CONSEGNE:
(1) Elenca tutte le parti del corpo nominate nel brano sui tornei di 3×3.
(2) Nel brano sui tornei di 3×3, che cosa ottiene in cambio il ragazzo coinvolto dallo staff del torneo?
(3) Riprendi il brano sui tornei di 3×3 dal punto in cui si interrompe.

ESTRATTO DEL DOCUMENTO:

★ ★ ★ ★ ★

C’è l’attimo in cui il ragazzo, incastrato per qualche birra in cambio dallo staff del torneo, brama pieni poteri sulla partita in corso e vuole dimostrare il suo carattere forte e deciso.
E poi c’è l’attimo un secondo dopo l’aver pronunciato quella frase, dove, lo stesso ragazzo, si rende conto di essersi appena rovinato i successivi 5 minuti del pomeriggio, oltre ad essersi condannato per una buona mezz’ora dove discuterà con il lungo di una delle due squadre, cercando di convincerlo che prendere la palla dopo aver preso braccio, mano, naso e occhio, è comunque fallo.

In molti tornei ci si affida ancora al fair play, un concetto tanto positivo quando si sposa perfettamente con l’idea di festa e amicizia che condiziona un evento di 3×3, quanto altrettanto difficile da gestire quando la competizione messa in campo è troppa e i giocatori non hanno sufficiente lucidità per auto-arbitrarsi.

★ ★ ★ ★ ★

BLOCCO DATI:
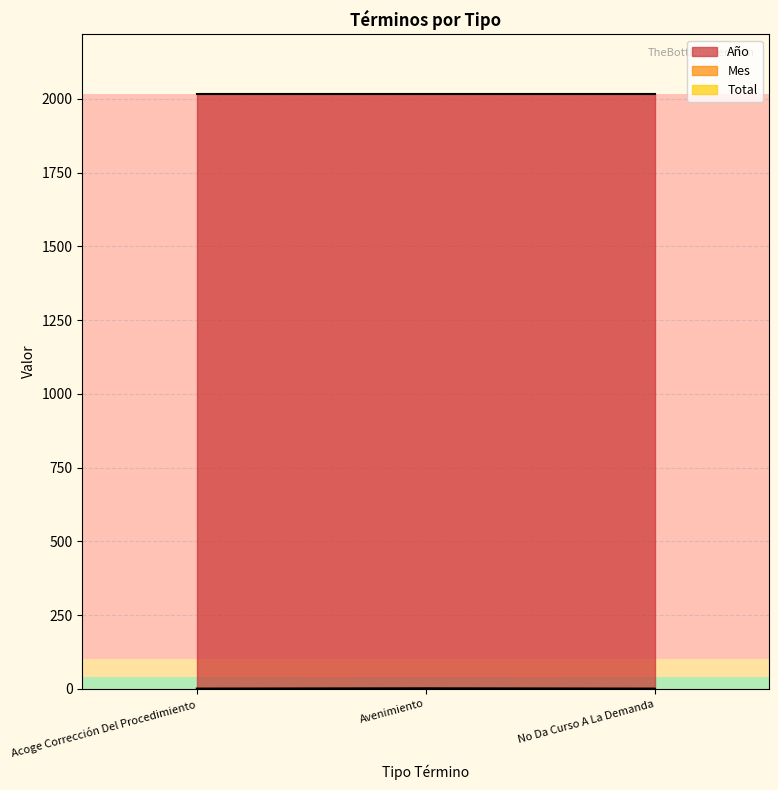

What is the label of the 3rd point from the right?

Acoge Corrección Del Procedimiento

★ ★ ★ ★ ★

RISPOSTE NUMERATE:
(1) Braccio, mano, naso, occhio.

(2) Qualche birra.

(3)
Così è stato nei primi anni di FISB finals, con le squadre di tutta Italia che si incontravano per la prima volta e ancora molti giocatori e amici di oggi, che non si conoscevano. Si partiva con i gironi dove uno dei tanti obiettivi era guadagnarsi il rispetto come baller, e chiamare per sé troppi falli non era dunque un’opzione valida. Discorso assai diverso nella fase ad eliminazione diretta: un fallo a favore può essere decisivo per la vittoria, se vinci vai avanti, se perdi hai finito il torneo.

Ed è proprio lì che iniziano i momenti di enorme difficoltà per il ragazzo citato prima, che poi, chi è stato organizzatore di un qualsiasi torneo, potrei scommettere che è stato anche QUEL ragazzo…

Foto da FISB

…Si giocava con il “sei”.

S’intende il pallone, ovviamente.
Un po’ meno ovvia è invece la questione sul peso e la misura del pallone che si usa nel 3×3, soprattutto per chi è alle prime armi con questa nuova disciplina.
“Questo pallone è più piccolo”.
“Sì, cioè, pesa come un sei mai è grande come un sette”.
“No no, secondo me è più piccolo”.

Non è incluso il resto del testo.